Max Weber advances the theory that rules are very basic in the administration of duties. In this regard, Weber strictly advocates for the respect of authority and laid down procedures when undertaking given tasks. This kind of theory is easily applicable to the roles of public administrators because in the course of carrying out their duties, there are laid down rules and procedures that must be followed.

There are obviously specific advantages and disadvantages attributed to respecting authority and strictly adhering to laid down procedures (as advocated by Max Weber); but in the same light, there are also many disadvantages against the same. The question against this observation however lies in the context of undertaking duties for public administrators. This study seeks to answer this question by noting that public administrators should be given their own discretion when undertaking their duties. This point of view is however supported through an elaboration of the advantages and disadvantages associated with the adherence to rules and regulations

Advantages of Adherence of Rules

In many spheres, the adherence to rules has been used to protect the public against rogue officers in the public sector (Best-Practice, 2009, p. 3). This is the same principle that applies to public administrators because many of their subjects are sometimes subjected to poor services brought about by rogue officers. Rules and procedures help to curtail such practices by protecting the public against such extreme situations.

Secondly, rules are synonymous to adherence to laid down standards (Best-Practice, 2009, p. 3). When perceived in the context of the service public administrators offer the public; rules and regulations help to ensure the quality of services offered to the public is acceptable and does not vary. In addition, in the course of offering basic services to citizens, public officers are bound to make mistakes from time to time. Rules help their superiors to detect such mistakes in good time and isolate them for future corrections (Best-Practice, 2009, p. 3).

Advantages of Discretion

One of the biggest disadvantages of being tied down to rules is the fact that rules heavily restrict creativity and uphold rigidity (Advameg, Inc., 2011). The world is a dynamic place and not many problems that public administrators face are normally encompassed in rules.
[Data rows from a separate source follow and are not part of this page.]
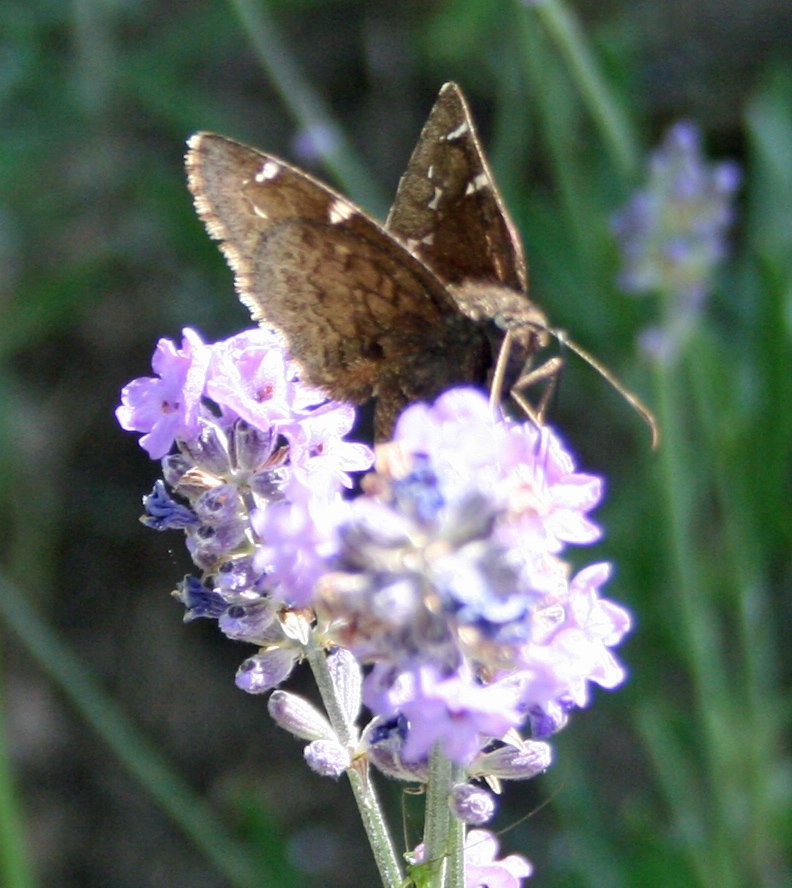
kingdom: Animalia
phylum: Arthropoda
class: Insecta
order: Lepidoptera
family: Hesperiidae
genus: Autochton
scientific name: Autochton
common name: Northern Cloudywing
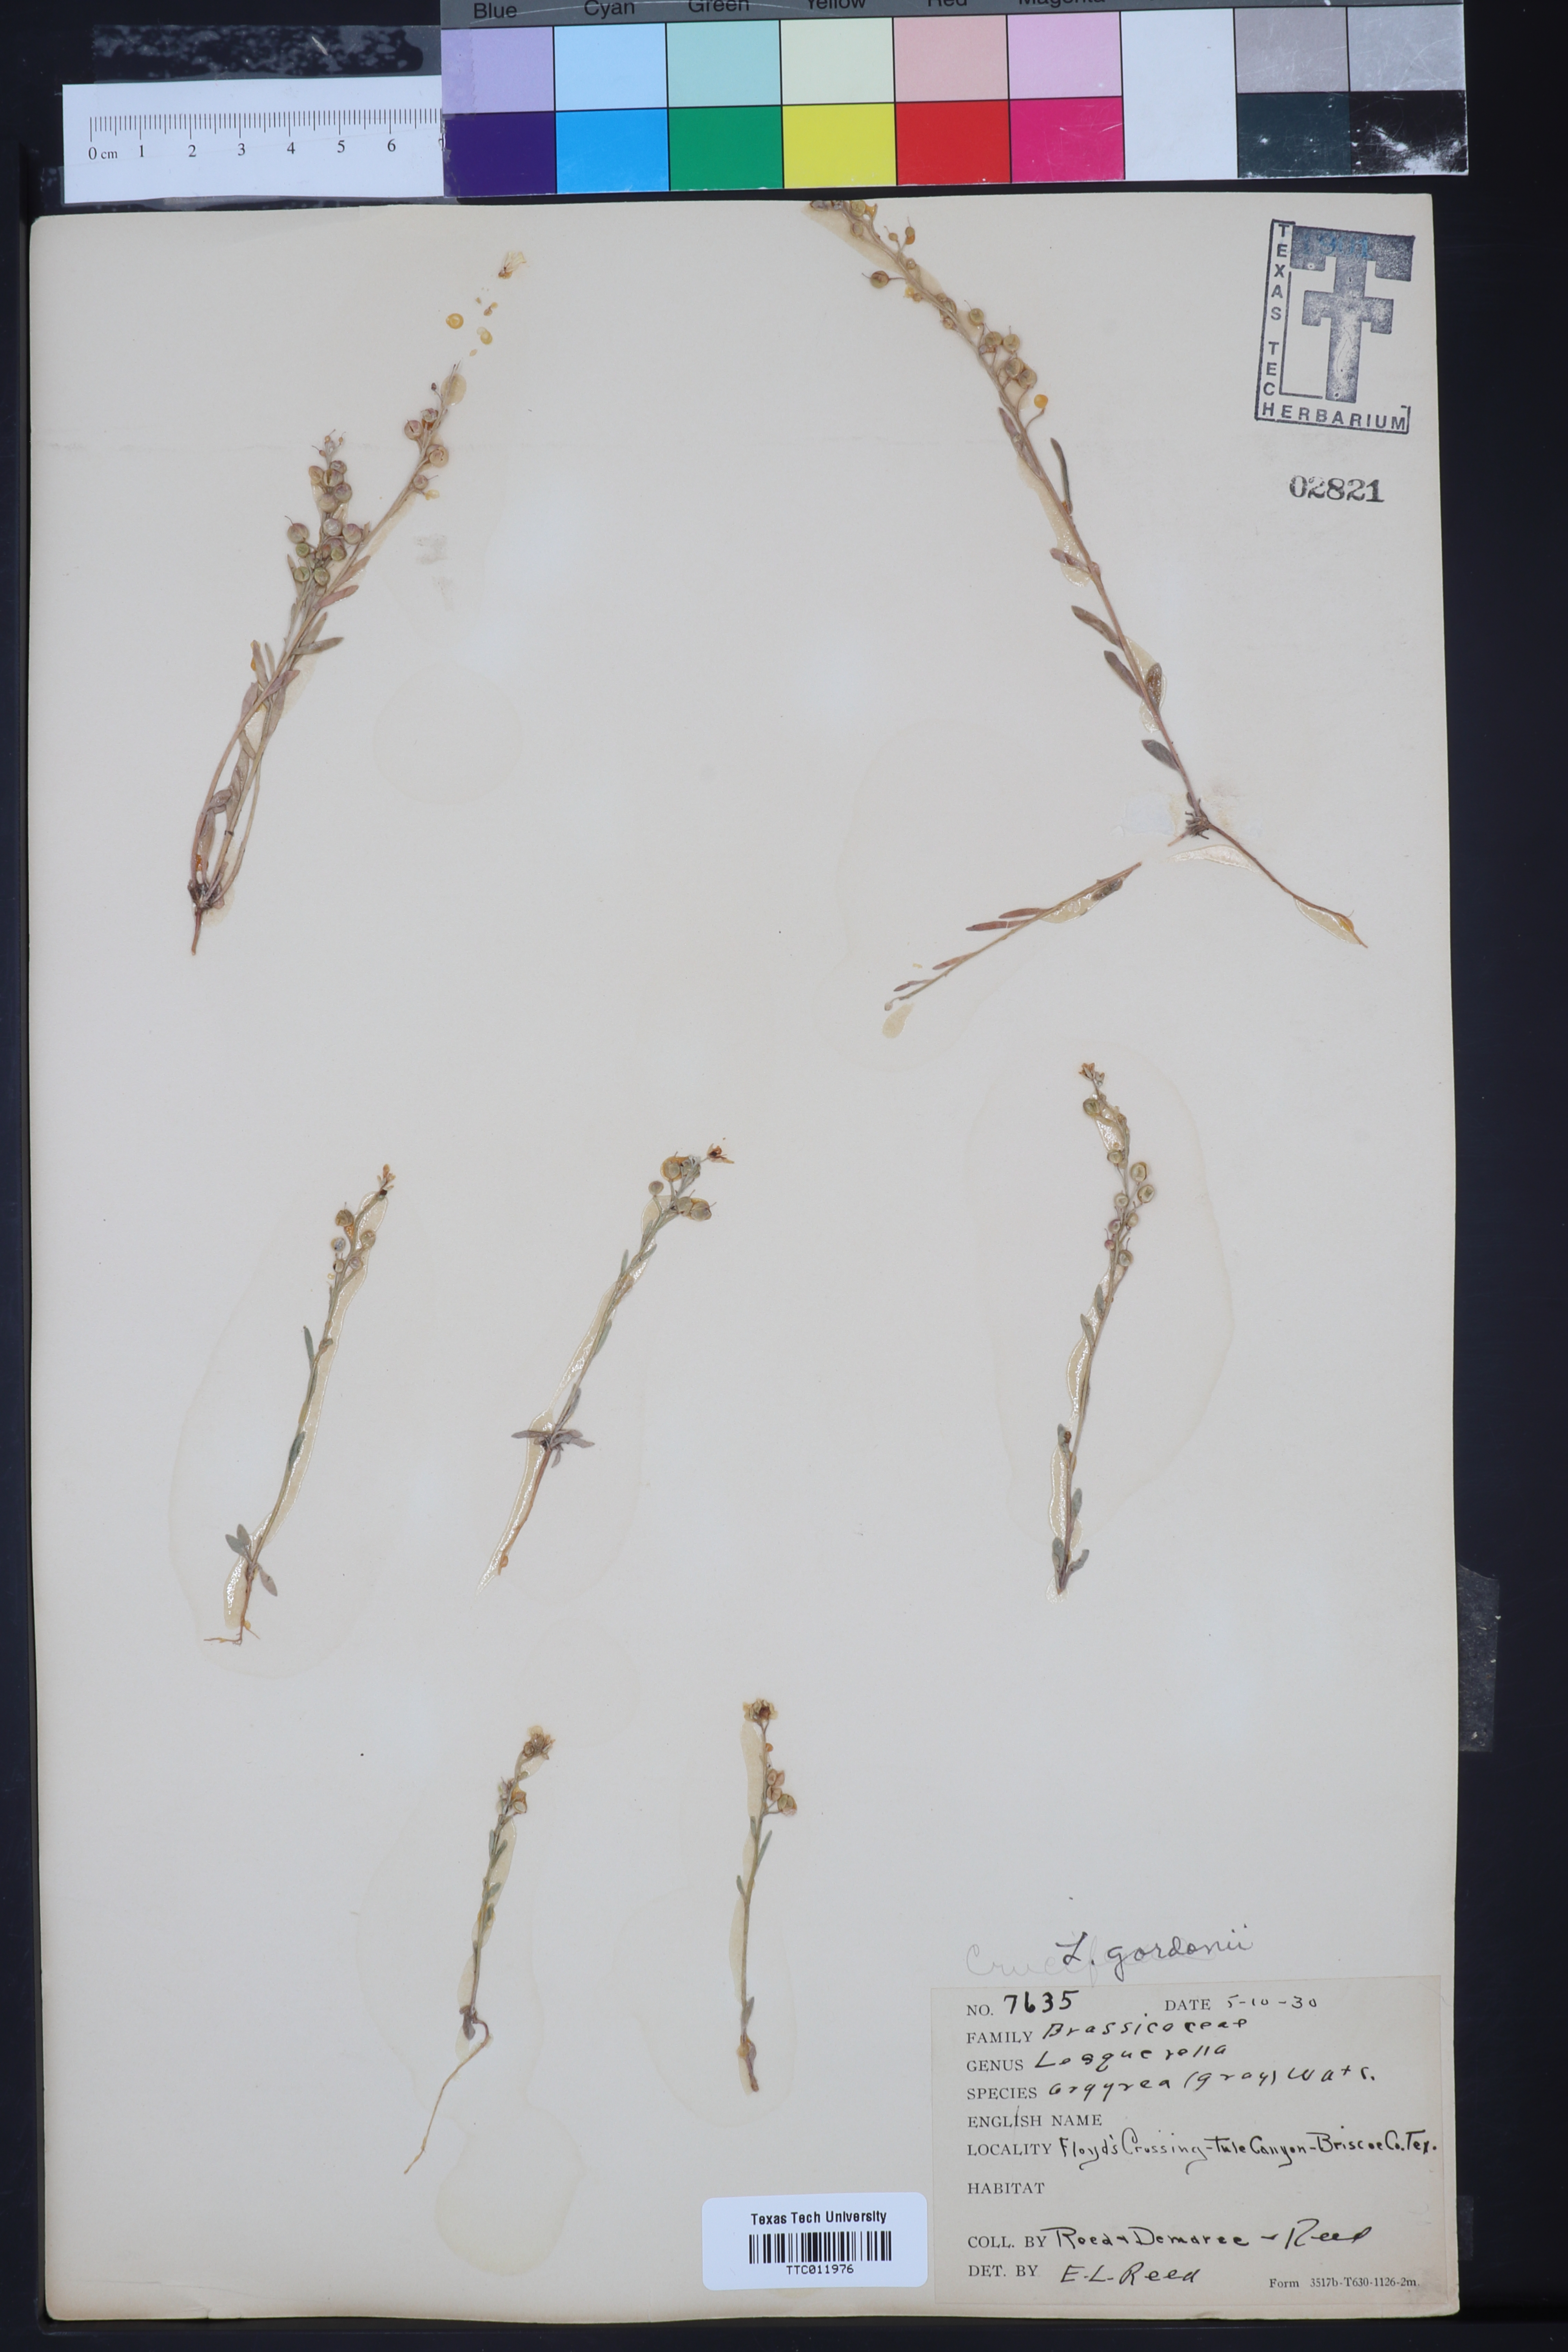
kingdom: Plantae
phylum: Tracheophyta
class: Magnoliopsida
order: Brassicales
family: Brassicaceae
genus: Physaria
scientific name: Physaria gordonii
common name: Gordon's bladderpod
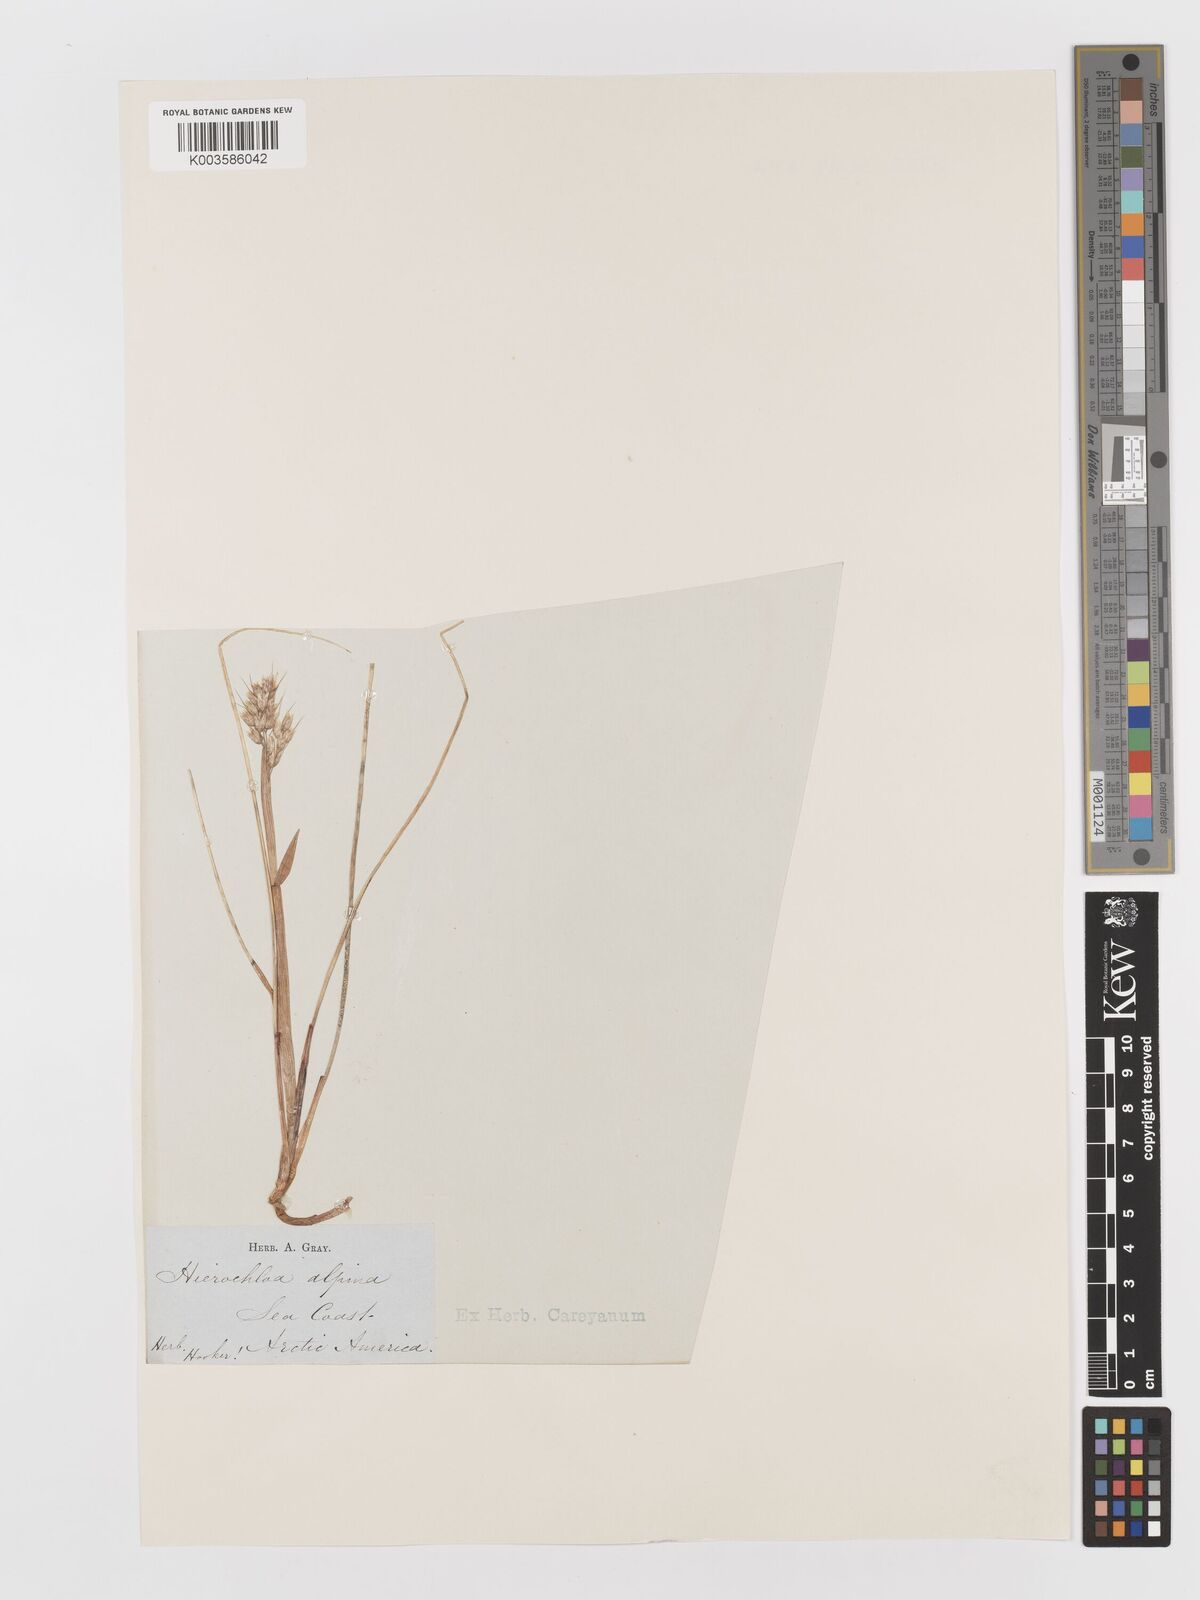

For instance, there are many new issues which are brought about by technological development (like cyber crime) being evidenced in the world and not many laws cover new offences or services to be undertaken through technological means. When an officer is faced with such kind of situation, it is normally essential to be creative and use one’s own discretion instead of absconding to do the required duties (because there are no laid down procedures to carry out the given task).

Public administrators are also often faced with complex issues that cannot be solved through laws and regulations. Sometimes some issues may be too complex, such that, solving them using existing laws would require a lot of bureaucracy, which ultimately leads to time wastage and inefficiencies. Personal discretion would be advisable here because public administrators can speed up their services through shorter means that can potentially mean going around certain laws. This would reduce time wastage and possibly increase the efficiency of their services.


The theory of authority, rules, and regulations according to Max Weber is not essentially fruitful when analyzed in the context of the services public administrators have to offer. This is because public administrators are normally faced with complex situations in service provision that are also compounded by new issues that are not covered by existing rules and procedures. Flexibility therefore ought to be observed and discretion needs to be upheld to the public administrators’ for them to efficiently undertake their duties.


Advameg, Inc. (2011). Deregulation. Web.

Best-Practice. (2009). Financial Compliance. Web.